The future of F&B technology at events

Food and beverage sales at events are changing fast. What used to be cash and a register a few years ago is now digital payment, QR ordering, and real-time data. These are the trends setting the industry's direction.

From cash to digital payments

Digital payment has gone from differentiator to baseline expectation. Across the region, adoption of digital wallets and contactless payments keeps growing, and events follow the same curve: less cash in circulation means faster operations, fewer register errors, and full traceability of every sale.

Web apps instead of downloads

Native apps have a structural problem at events: nobody wants to download an app to buy a drink. PWAs (progressive web apps) remove that friction — attendees scan a QR code and buy instantly from the browser, with no downloads or lengthy sign-ups.

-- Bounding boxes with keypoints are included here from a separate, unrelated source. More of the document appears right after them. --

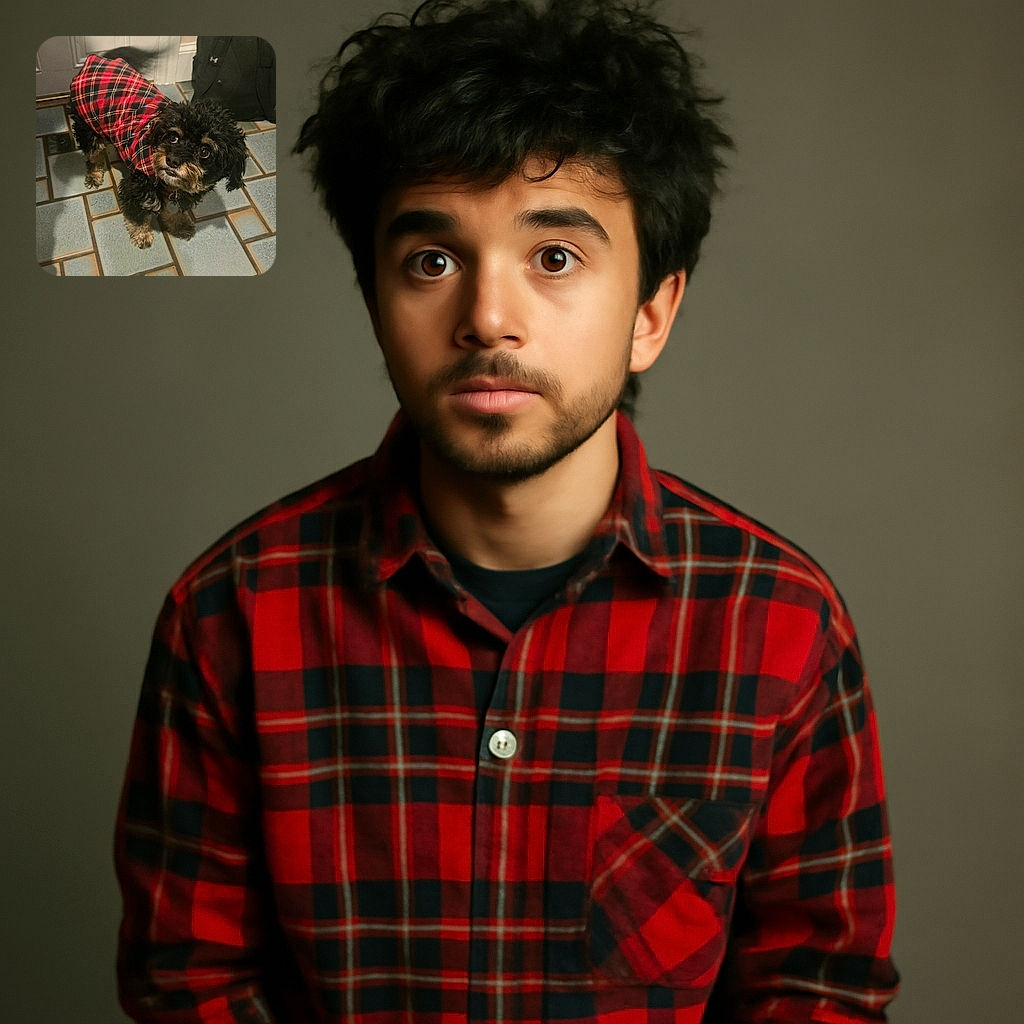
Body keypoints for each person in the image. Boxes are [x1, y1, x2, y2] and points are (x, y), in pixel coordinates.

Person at [115, 1, 899, 1021]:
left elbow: (819, 989)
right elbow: (189, 985)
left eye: (555, 257)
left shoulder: (783, 624)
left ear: (651, 313)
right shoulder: (233, 613)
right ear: (375, 305)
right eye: (431, 261)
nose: (487, 318)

For organizers, that translates into adoption rates far higher than any app that requires installation.

Consumption data as an asset

Every digital order generates information: what sells, at what time, in which section, and at what price. That history lets you plan upcoming events on real demand instead of intuition: how much stock to load, where to place points of sale, and which products to push.

Organizers who accumulate this data event after event make decisions their competitors are still guessing at.

Toward a frictionless operation

The direction is clear: fewer queues, less hardware, more integration. Pre-event ordering connected to ticketing, in-seat delivery, and inventory synced across points of sale all point the same way — buying inside an event should be as simple as buying from any online store.